Comment 67 for bug 574910

Revision history for this message
Rod (rod-vagg) wrote :

I've been putting up with the high load averages for a few months now on our production system. I've also been experiencing what I thought was an unrelated problem but I've come to suspect is tied up with this bug: every now and again the system would appear to lock up and become unresponsive but because I often keep an SSH session open to the server I can see that it's still running and load averages have spiked to over 50 and nothing can be killed and only simple processes can be started (ps). I have been able to just wait it out in the past and it fixes itself but because this is an important production system my best option is to force a restart (it usually responds to a 'reboot').
This happened every couple of weeks but recently it seems to have been happening more often. As far as I can recall this new since Lucid so I'm suspecting that it's related to this load reporting problem.

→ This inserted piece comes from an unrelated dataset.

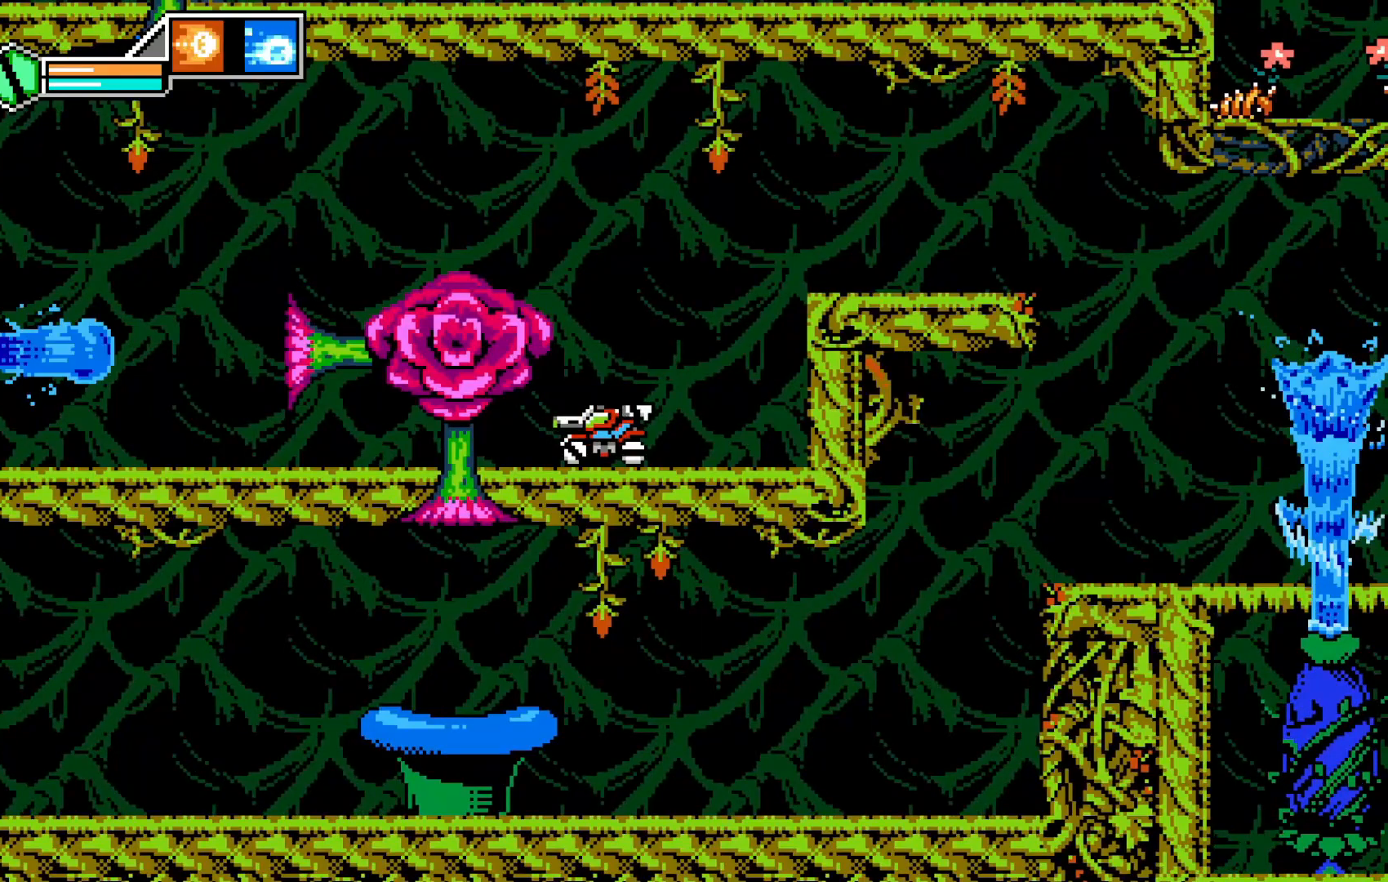
{"buttons": [], "left_stick": "center", "events": []}
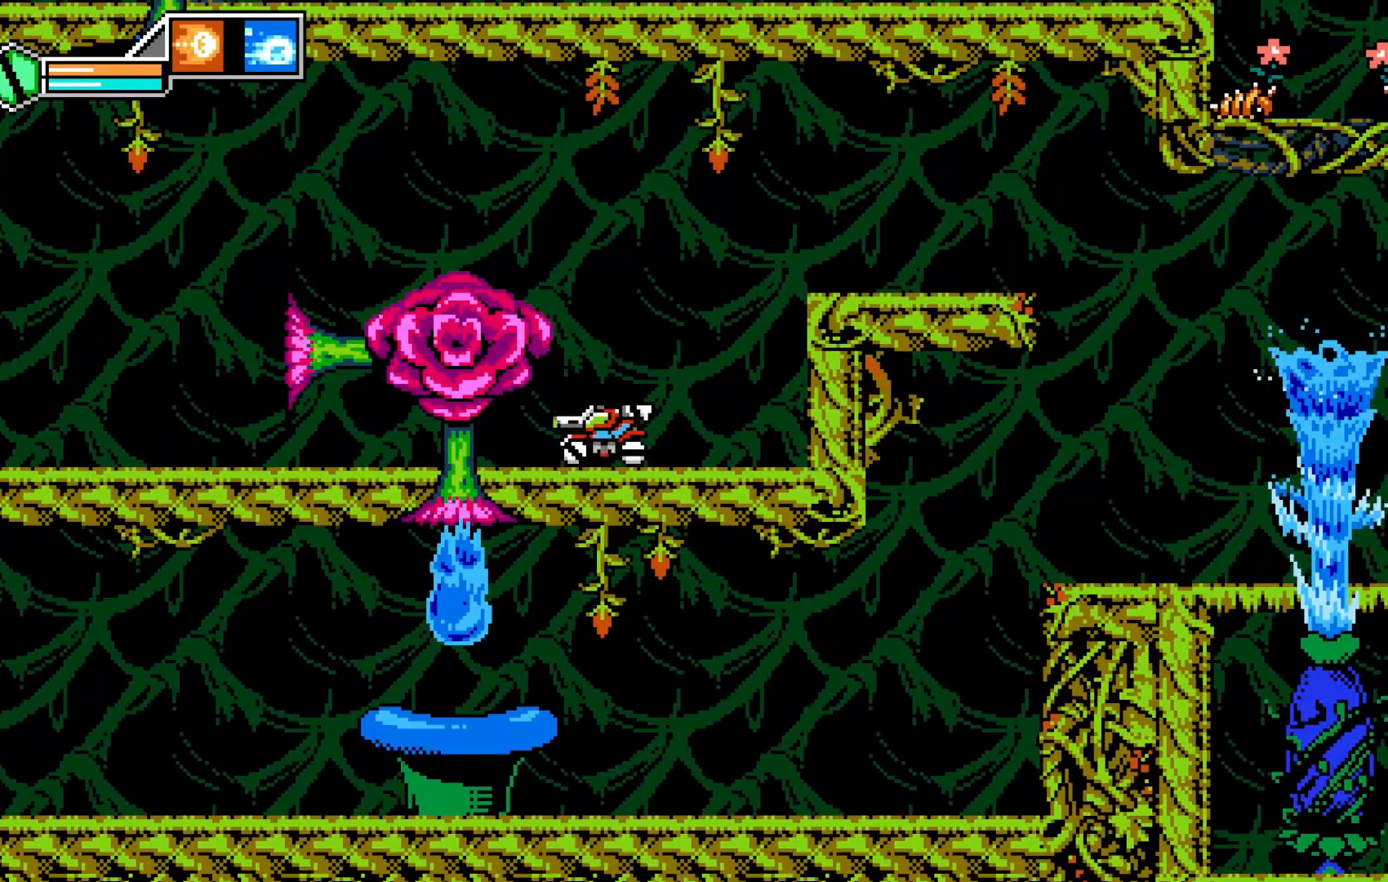
{"buttons": [], "left_stick": "center", "events": []}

It's happened 3 times now in the last week and is becoming increasingly frustrating so I've restarted this system with one of the test kernels posted here (aki-84b75ded). I can confirm that this has fixed the original load average bug and the system has been running for 24 hours with no appreciable problems. I can report back here if the same load spike problem happens again, if it does then I guess its a new bug but I wouldn't be confident pinning it on Lucid in particular. I guess if it doesn't show up again we can assume that (a) the originally reported problem caused wider problems and (b) the new kernels have fixed those problems.